If in the present case the loss had occurred by theft, while the property was in the possession of the seizing officer, a question of some nicety would have arisen. It is said, that by the general law of bailments, robbery by force is considered irresistible; but a loss by private stealth is presumptive evidence of ordinary neglect. Jones, Bailm. 44, note 18; Id. 76,119. However this may be, it is certain that the presumption may be removed by proof of due diligence. Id. 66. And in the admiralty a captor is not held responsible for theft, unless there lies against him the imputation of personal negligence. The Maria and Vrow Johanna, 4 C. Rob. Adm. 348. And, at all events, the seizing officer is not responsible for a loss, happening to the goods, whilst they are under the custody of the law, and removed from his possession to that of the court.
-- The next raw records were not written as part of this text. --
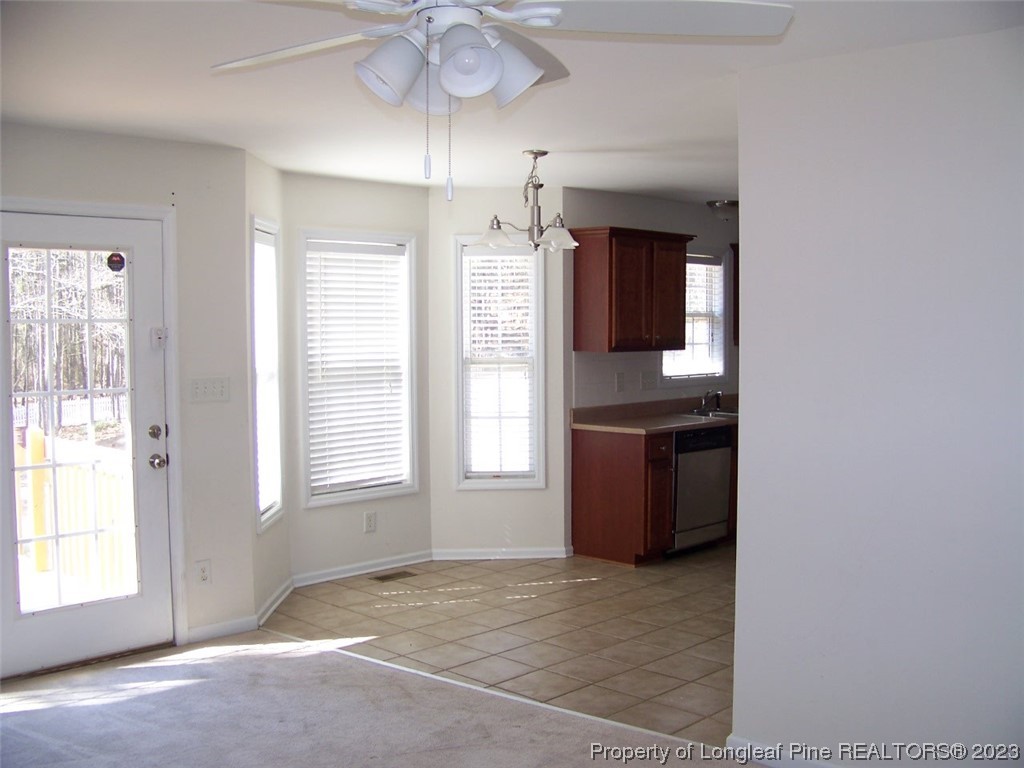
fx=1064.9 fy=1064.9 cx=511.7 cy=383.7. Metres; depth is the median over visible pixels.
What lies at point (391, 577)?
floor vent
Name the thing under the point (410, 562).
baseboard
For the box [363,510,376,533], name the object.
wall socket
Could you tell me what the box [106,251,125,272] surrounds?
door sticker
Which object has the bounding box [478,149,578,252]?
chandelier
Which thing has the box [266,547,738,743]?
tile floor
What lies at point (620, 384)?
wall socket
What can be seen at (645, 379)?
light switch
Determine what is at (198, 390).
light switch
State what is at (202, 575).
wall socket
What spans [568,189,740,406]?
kitchen wall
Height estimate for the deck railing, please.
1.069 m
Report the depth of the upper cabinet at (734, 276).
8.13 m
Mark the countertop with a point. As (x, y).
(668, 427)
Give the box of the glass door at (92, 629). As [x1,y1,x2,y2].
[0,211,173,677]
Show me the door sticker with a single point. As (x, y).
(113, 254)
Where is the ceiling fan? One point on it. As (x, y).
(490, 54)
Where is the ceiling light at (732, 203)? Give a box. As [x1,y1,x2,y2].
[706,198,738,220]
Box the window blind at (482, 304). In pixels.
[462,246,537,478]
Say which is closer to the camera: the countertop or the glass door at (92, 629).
the glass door at (92, 629)
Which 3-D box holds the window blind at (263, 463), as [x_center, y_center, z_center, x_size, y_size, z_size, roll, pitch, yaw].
[-1.366,-0.064,5.812,0.048,1.553,0.544,0,3,2]
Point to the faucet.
(717, 394)
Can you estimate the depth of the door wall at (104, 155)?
5.19 m
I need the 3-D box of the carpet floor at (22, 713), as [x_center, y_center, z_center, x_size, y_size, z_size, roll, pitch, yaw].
[-0.683,1.457,2.234,5.705,0.067,4.380,3,5,45]
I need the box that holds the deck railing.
[15,428,137,598]
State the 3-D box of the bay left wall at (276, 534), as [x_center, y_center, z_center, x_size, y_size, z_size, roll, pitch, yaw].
[-1.372,0.008,5.779,0.139,2.451,0.860,0,3,1]
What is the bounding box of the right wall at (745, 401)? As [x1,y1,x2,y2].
[728,26,1023,765]
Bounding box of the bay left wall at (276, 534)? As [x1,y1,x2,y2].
[245,145,290,628]
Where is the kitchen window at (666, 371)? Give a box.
[661,250,727,379]
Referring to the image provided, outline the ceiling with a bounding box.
[0,0,1022,197]
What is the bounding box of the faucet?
[699,389,722,412]
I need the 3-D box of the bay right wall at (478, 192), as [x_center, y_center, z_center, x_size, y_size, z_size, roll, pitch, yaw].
[-0.081,-0.062,6.975,0.942,2.447,0.138,0,3,-2]
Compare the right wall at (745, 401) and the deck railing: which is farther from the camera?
the deck railing
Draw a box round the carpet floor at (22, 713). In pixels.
[0,632,747,767]
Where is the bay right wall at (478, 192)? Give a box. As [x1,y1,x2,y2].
[428,182,567,557]
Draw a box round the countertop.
[570,394,736,434]
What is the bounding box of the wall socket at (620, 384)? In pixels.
[614,372,625,391]
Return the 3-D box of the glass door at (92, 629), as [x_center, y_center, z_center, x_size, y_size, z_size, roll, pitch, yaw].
[-1.996,0.276,4.805,0.139,2.019,0.901,3,5,45]
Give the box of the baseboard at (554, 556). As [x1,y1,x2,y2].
[431,547,570,560]
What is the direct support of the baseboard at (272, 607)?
attached to the bay left wall at (276, 534)
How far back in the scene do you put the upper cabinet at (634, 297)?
7.00 m
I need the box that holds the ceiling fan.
[211,0,795,201]
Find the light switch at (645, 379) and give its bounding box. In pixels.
[639,371,656,389]
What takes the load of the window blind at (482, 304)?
attached to the window at (458, 308)
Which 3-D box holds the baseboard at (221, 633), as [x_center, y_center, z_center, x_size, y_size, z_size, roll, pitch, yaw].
[-1.454,1.220,5.296,0.014,0.081,0.377,3,5,45]
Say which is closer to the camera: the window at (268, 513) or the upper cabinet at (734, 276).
the window at (268, 513)
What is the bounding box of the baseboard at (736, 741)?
[728,734,840,767]
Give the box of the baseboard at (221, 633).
[184,615,257,643]
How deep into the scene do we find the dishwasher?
7.10 m
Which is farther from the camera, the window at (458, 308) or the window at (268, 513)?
the window at (458, 308)
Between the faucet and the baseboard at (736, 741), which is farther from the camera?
the faucet
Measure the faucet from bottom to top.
0.169 m
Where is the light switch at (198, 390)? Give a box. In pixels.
[190,376,229,402]
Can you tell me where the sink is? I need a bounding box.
[680,408,737,419]
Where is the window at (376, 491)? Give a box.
[297,229,418,506]
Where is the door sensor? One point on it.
(160, 330)
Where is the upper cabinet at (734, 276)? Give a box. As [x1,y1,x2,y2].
[730,242,739,347]
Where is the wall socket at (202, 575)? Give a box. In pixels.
[195,559,210,584]
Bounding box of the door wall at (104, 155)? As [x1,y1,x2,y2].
[0,121,258,667]
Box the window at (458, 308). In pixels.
[453,234,546,489]
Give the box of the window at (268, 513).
[251,216,284,530]
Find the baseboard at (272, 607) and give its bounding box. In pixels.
[254,576,294,627]
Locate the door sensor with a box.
[150,326,167,348]
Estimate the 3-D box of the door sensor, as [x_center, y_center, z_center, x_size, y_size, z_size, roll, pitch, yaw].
[-1.664,-0.218,5.022,0.041,0.099,0.062,3,5,45]
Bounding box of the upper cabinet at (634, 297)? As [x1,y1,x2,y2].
[572,227,692,354]
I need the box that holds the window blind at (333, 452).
[304,239,409,495]
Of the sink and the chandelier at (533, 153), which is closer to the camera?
the chandelier at (533, 153)
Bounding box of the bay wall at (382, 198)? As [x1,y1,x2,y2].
[281,168,432,583]
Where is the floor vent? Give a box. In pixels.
[371,570,417,582]
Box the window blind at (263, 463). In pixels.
[252,229,279,519]
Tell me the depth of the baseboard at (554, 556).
6.99 m
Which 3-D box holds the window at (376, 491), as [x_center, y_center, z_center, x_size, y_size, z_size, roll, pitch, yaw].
[-0.977,-0.094,6.637,0.150,1.687,0.857,3,5,45]
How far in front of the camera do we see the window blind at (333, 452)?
6.61 m
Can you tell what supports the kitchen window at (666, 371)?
in the kitchen wall at (634, 198)
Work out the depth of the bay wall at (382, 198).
6.46 m
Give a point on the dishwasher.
(707, 459)
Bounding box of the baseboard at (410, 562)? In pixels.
[293,550,432,586]
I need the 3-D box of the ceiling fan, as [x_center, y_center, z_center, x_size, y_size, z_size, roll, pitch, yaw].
[-0.143,-0.665,2.097,1.248,0.629,1.255,3,5,45]
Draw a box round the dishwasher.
[671,424,732,551]
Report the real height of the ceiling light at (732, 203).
0.139 m

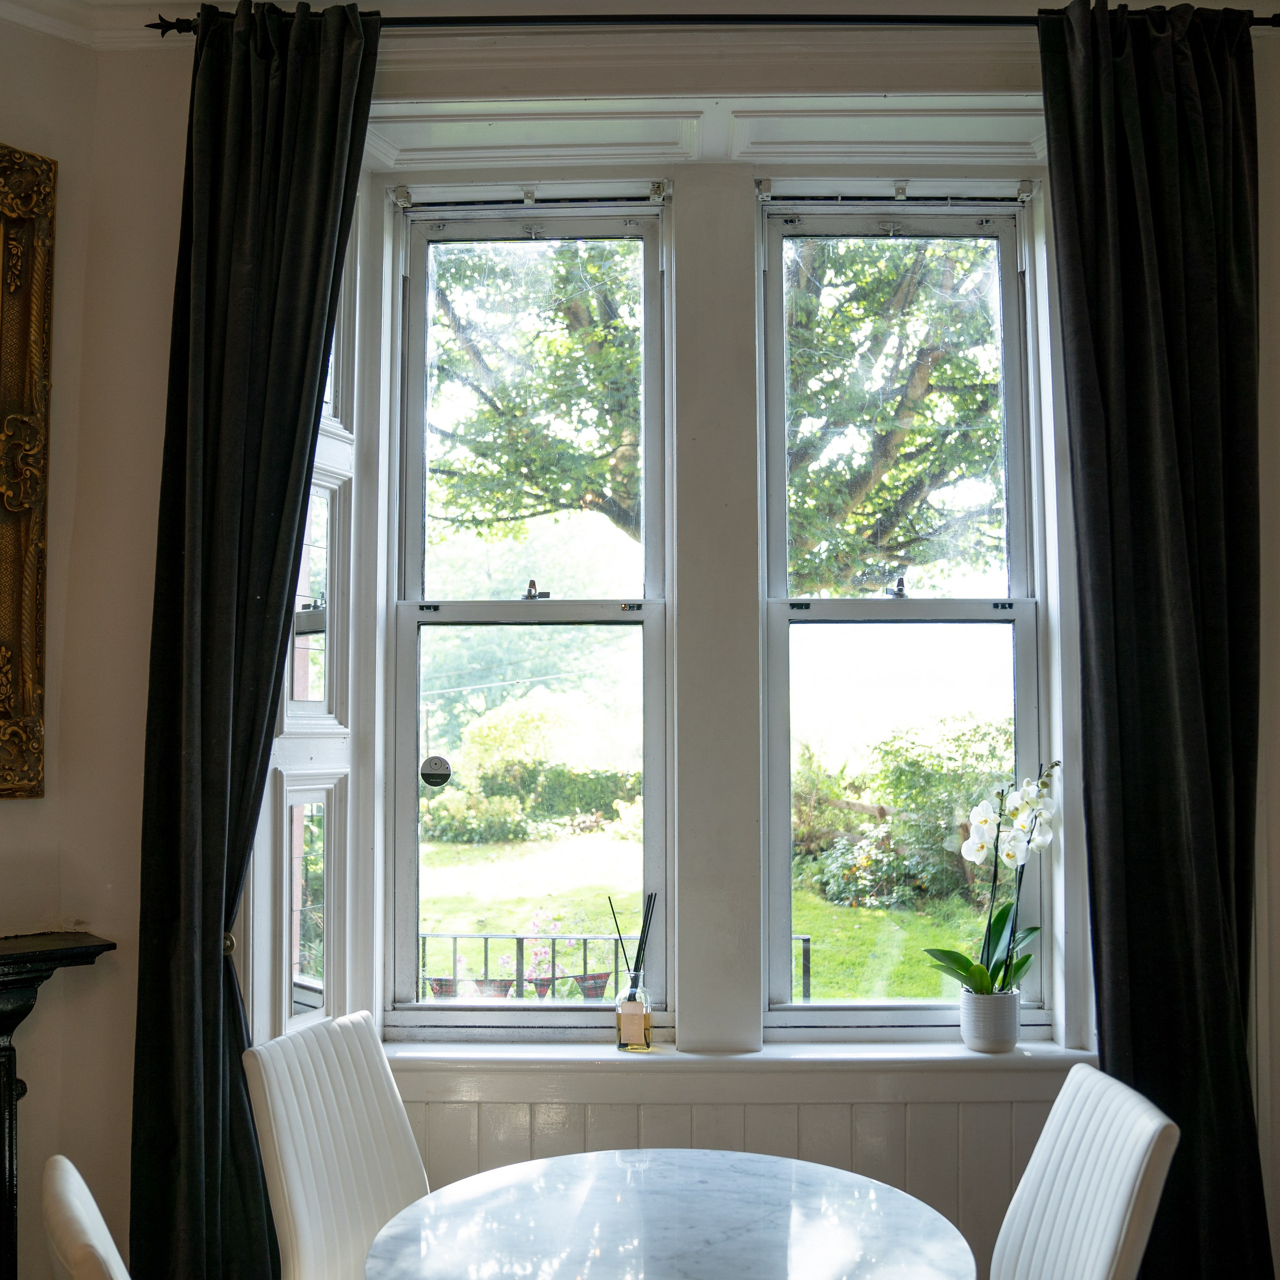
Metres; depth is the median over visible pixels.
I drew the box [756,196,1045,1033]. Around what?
right window
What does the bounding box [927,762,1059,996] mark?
orchid
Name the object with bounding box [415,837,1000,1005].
lawn
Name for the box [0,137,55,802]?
framed mirror
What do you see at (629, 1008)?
reed diffuser
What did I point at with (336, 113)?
left curtain
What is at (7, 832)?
left wall
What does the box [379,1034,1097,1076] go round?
window sill
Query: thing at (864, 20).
curtain rod
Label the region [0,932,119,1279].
fireplace
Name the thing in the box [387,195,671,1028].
left window
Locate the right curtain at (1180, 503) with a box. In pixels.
[1039,0,1269,1279]
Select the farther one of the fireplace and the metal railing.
the metal railing
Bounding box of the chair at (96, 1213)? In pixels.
[41,1154,129,1279]
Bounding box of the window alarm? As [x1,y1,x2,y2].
[419,754,452,787]
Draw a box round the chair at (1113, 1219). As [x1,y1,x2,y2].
[987,1064,1179,1279]
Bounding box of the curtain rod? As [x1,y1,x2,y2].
[145,9,1277,35]
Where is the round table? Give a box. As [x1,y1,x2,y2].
[364,1148,978,1279]
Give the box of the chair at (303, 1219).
[238,1009,429,1279]
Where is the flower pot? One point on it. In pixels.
(976, 1033)
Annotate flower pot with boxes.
[958,987,1021,1052]
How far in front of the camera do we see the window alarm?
3.26 m
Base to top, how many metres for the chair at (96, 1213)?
0.935 m
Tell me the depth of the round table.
2.24 m
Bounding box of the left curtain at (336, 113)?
[128,0,382,1279]
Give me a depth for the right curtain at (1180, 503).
2.83 m
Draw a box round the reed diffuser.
[609,891,656,1051]
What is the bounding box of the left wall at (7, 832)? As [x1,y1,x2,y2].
[0,2,124,1279]
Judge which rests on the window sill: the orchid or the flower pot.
the flower pot
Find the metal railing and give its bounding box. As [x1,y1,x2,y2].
[421,934,813,1005]
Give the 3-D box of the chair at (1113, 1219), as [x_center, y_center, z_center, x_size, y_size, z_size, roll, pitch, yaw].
[0.504,1.191,2.156,0.556,0.946,0.434,0,-4,1]
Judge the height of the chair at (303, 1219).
0.938 m
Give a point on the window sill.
(489, 1055)

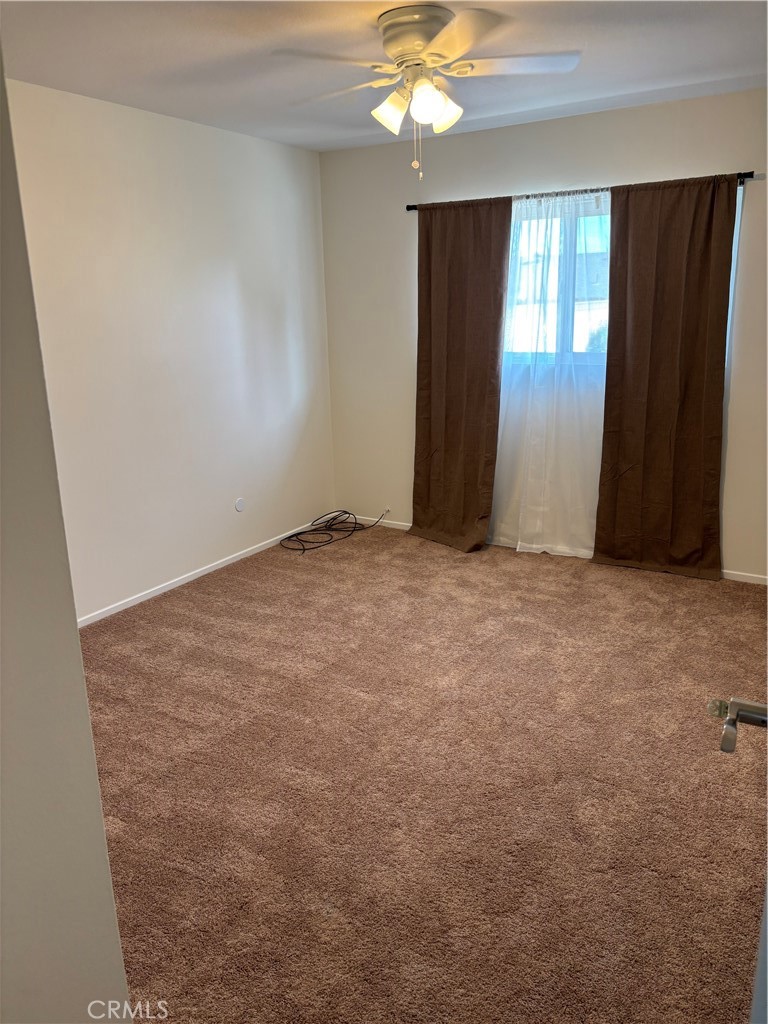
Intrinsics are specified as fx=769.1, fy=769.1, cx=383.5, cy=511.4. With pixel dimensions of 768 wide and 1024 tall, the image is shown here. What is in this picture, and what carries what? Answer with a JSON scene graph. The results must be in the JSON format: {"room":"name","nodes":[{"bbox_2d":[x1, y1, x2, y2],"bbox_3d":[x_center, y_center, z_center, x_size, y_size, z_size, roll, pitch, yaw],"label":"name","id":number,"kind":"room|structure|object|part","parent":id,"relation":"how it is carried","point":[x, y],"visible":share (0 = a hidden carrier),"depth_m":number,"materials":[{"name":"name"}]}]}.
{"room":"bedroom","nodes":[
{"label":"bedroom","id":0,"kind":"room"},
{"bbox_2d":[0,46,130,1023],"bbox_3d":[-0.784,0.127,0.986,0.486,2.485,0.835,8,18,30],"label":"near left wall","id":1,"kind":"structure","parent":0,"point":[74,629],"depth_m":1.11,"materials":[{"name":"paint"}]},
{"bbox_2d":[3,76,335,621],"bbox_3d":[-1.424,-0.678,3.739,0.158,2.454,4.094,8,18,30],"label":"left wall","id":2,"kind":"structure","parent":0,"point":[167,125],"depth_m":4.06,"materials":[{"name":"white paint"}]},
{"bbox_2d":[77,520,323,626],"bbox_3d":[-1.214,0.429,4.210,0.013,0.058,3.599,8,18,30],"label":"baseboard","id":3,"kind":"structure","parent":2,"relation":"attached to","point":[188,579],"depth_m":4.36,"materials":[{"name":"white paint"}]},
{"bbox_2d":[234,497,245,511],"bbox_3d":[-0.877,-0.043,4.700,0.009,0.087,0.077,8,18,30],"label":"wall plate","id":4,"kind":"object","parent":2,"relation":"attached to","point":[239,506],"visible":0.98,"depth_m":4.69,"materials":[{"name":"white plastic"}]},
{"bbox_2d":[0,0,767,151],"bbox_3d":[0.059,-1.597,2.107,3.845,0.113,4.749,8,18,30],"label":"ceiling","id":5,"kind":"structure","parent":0,"point":[602,52],"depth_m":3.02,"materials":[{"name":"white paint"}]},
{"bbox_2d":[273,3,581,179],"bbox_3d":[0.143,-1.441,2.699,0.966,0.524,0.956,-5,16,-15],"label":"ceiling fan","id":6,"kind":"object","parent":5,"relation":"attached to","point":[429,89],"visible":0.99,"depth_m":2.60,"materials":[{"name":"white metal"}]},
{"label":"blade","id":7,"kind":"part","parent":6,"relation":"part of","materials":[{"name":"white wood"}]},
{"bbox_3d":[0.024,-1.407,2.701,0.112,0.130,0.113,8,18,31],"label":"shade","id":8,"kind":"part","parent":6,"relation":"part of","materials":[{"name":"white glass"}]},
{"bbox_3d":[0.110,-1.611,2.667,0.301,0.153,0.306,8,18,31],"label":"motor housing","id":9,"kind":"part","parent":6,"relation":"part of","materials":[{"name":"metal"}]},
{"bbox_3d":[0.138,-1.380,2.578,0.110,0.122,0.113,8,18,31],"label":"shade","id":10,"kind":"part","parent":6,"relation":"part of","materials":[{"name":"white glass"}]},
{"bbox_3d":[0.214,-1.441,2.768,0.120,0.131,0.121,8,18,31],"label":"shade","id":11,"kind":"part","parent":6,"relation":"part of","materials":[{"name":"white glass"}]},
{"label":"blade","id":12,"kind":"part","parent":6,"relation":"part of","materials":[{"name":"wood"}]},
{"bbox_3d":[0.436,-1.527,2.632,0.418,0.035,0.309,8,18,31],"label":"blade","id":13,"kind":"part","parent":6,"relation":"part of","materials":[{"name":"white"}]},
{"bbox_2d":[76,522,767,1023],"bbox_3d":[0.161,0.885,2.741,4.259,0.102,5.053,8,18,30],"label":"carpet floor","id":14,"kind":"structure","parent":0,"point":[201,594],"depth_m":2.51,"materials":[{"name":"carpet"}]},
{"bbox_2d":[278,509,389,553],"bbox_3d":[-0.353,0.074,5.218,0.461,0.158,0.846,8,18,30],"label":"cable","id":15,"kind":"object","parent":14,"relation":"on","point":[349,513],"visible":0.99,"depth_m":5.20,"materials":[{"name":"black plastic"}]},
{"bbox_2d":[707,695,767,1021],"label":"door","id":16,"kind":"structure","parent":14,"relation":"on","point":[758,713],"depth_m":0.94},
{"bbox_2d":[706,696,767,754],"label":"door handle","id":17,"kind":"object","parent":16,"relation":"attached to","point":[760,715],"visible":0.99,"depth_m":1.04,"materials":[{"name":"silver metal"}]},
{"bbox_2d":[320,88,767,579],"bbox_3d":[1.211,-0.936,4.411,3.710,2.464,0.161,8,18,30],"label":"back wall","id":18,"kind":"structure","parent":0,"point":[593,160],"depth_m":4.49,"materials":[{"name":"paint"}]},
{"bbox_2d":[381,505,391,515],"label":"wall socket","id":19,"kind":"object","parent":18,"relation":"attached to","point":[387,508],"visible":0.79,"depth_m":5.33,"materials":[{"name":"white plastic"}]},
{"bbox_2d":[345,513,767,585],"bbox_3d":[1.152,0.219,4.722,3.635,0.058,0.012,8,18,30],"label":"baseboard","id":20,"kind":"structure","parent":18,"relation":"attached to","point":[393,525],"depth_m":5.08,"materials":[{"name":"white paint"}]},
{"bbox_2d":[406,171,754,207],"bbox_3d":[0.990,-1.733,4.172,1.998,0.054,0.110,8,18,30],"label":"curtain rod","id":21,"kind":"object","parent":18,"relation":"attached to","point":[414,207],"visible":0.59,"depth_m":4.09,"materials":[{"name":"black metal"}]},
{"bbox_2d":[409,196,509,553],"bbox_3d":[0.430,-0.800,4.657,0.662,2.100,0.125,8,18,30],"label":"brown curtain","id":22,"kind":"object","parent":21,"relation":"hanging from","point":[484,373],"visible":0.99,"depth_m":4.64,"materials":[{"name":"brown fabric"}]},
{"bbox_2d":[490,190,607,557],"bbox_3d":[0.961,-0.756,4.437,1.107,2.055,0.090,8,18,30],"label":"sheer curtain","id":23,"kind":"object","parent":21,"relation":"hanging from","point":[543,545],"visible":0.62,"depth_m":4.45,"materials":[{"name":"white fabric"}]},
{"bbox_2d":[594,174,735,579],"bbox_3d":[1.496,-0.674,4.084,0.691,2.105,0.100,8,18,30],"label":"brown curtain","id":24,"kind":"object","parent":21,"relation":"hanging from","point":[690,418],"visible":0.99,"depth_m":4.09,"materials":[{"name":"brown fabric"}]},
{"bbox_2d":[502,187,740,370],"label":"window","id":25,"kind":"structure","parent":18,"relation":"in","point":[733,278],"depth_m":4.42,"materials":[{"name":"clear glass"}]}
]}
Id. 348. It is not necessary, however, to pursue these considerations farther; nor would they have been brought so far into discussion, if they had not affected the daily practice of the court. It is fit, that seizing officers, and the officers of the court, should constantly bear in mind the nature and extent of their duties, and the degree of responsibility and diligence, which the court requires at their hands. It is fit, also, that the public should know, that for every loss, occasioned by the misconduct or negligence of such officers, an adequate remedy will be administered by the court in the exercise of its ordinary jurisdiction.

Upon examining the particular circumstances of the present case, there does not seem any proper ground laid for the interposition of the court. It is not clearly shown, that the property of the plaintiff was ever seized for a forfeiture, or removed from his personal custody by the officers of the cutter. On the contrary, it is in evidence that he was told, that he should have it, when he arrived in Boston; and there is not the slightest proof, that it was ever out of his personal possession, or any control exercised over it by the revenue officers. There is great reason to suppose it was stolen, but stolen after the revenue officers had left the vessel, and the marshal had taken possession of her under a warrant of the court, without, however, claiming any right to the goods. The plaintiff has, probably, acted under a mistake; but it is a mistake, which ought not to be pressed to the injury of those, who were not parties to it.

The decree of the district court, dismissing the libel, must be affirmed; but, under the circumstances, without costs to either party.

1 [Reported by William P. Mason, Esq.]

2 The same point has been since recognised in Slocum v. Mayberry. 2 Wheat. [15 U. S.] 1. And see Gelston v. Hoyt, 3 Wheat. [16 U. S.] 302, etc.

3 See The Rendsberg, 6 C. Rob. Adm. 142, 157, 169; Domat, Civ. Law, bk. 1, tit. 7, “Observations Preliminaires;” Pothier, Traite du Contrat de Depot, c. 4, art. 1, note 85 et seq.; Id. art. 2, note 91 et seq.

4 Whether, independently of any statutable provision, an officer, seizing for a breach of municipal law, is, in case of an acquittal, protected from damages by probable cause, has not been settled in the courts of the United States. Is there any distinction, as to the cases of seizure on the high seas and on land? See, on this subject, Murray v. The Charming Betsy, 2 Cranch [6 U. S.] 64; Little v. Barreme, Id 170; The Sally, 2 C. Rob. Adm. 224; Imlay v. Sands, 1 Caines 566; The Maria and Vrow Johanna, 4 C. Rob. Adm. 348; Maley v. Shattuck, 3 Cranch [7 U. S.] 458: and the very recent case of Gelston v. Hoyt, 3 Wheat. [16 U. S.] 301, etc. But see The Apollon, 9 Wheat. [22 U. S.] 362; The Marianna Flora, 11 Wheat. [24 U. S.] 1; The Palmyra, 12 Wheat. [25 U. S.] 17.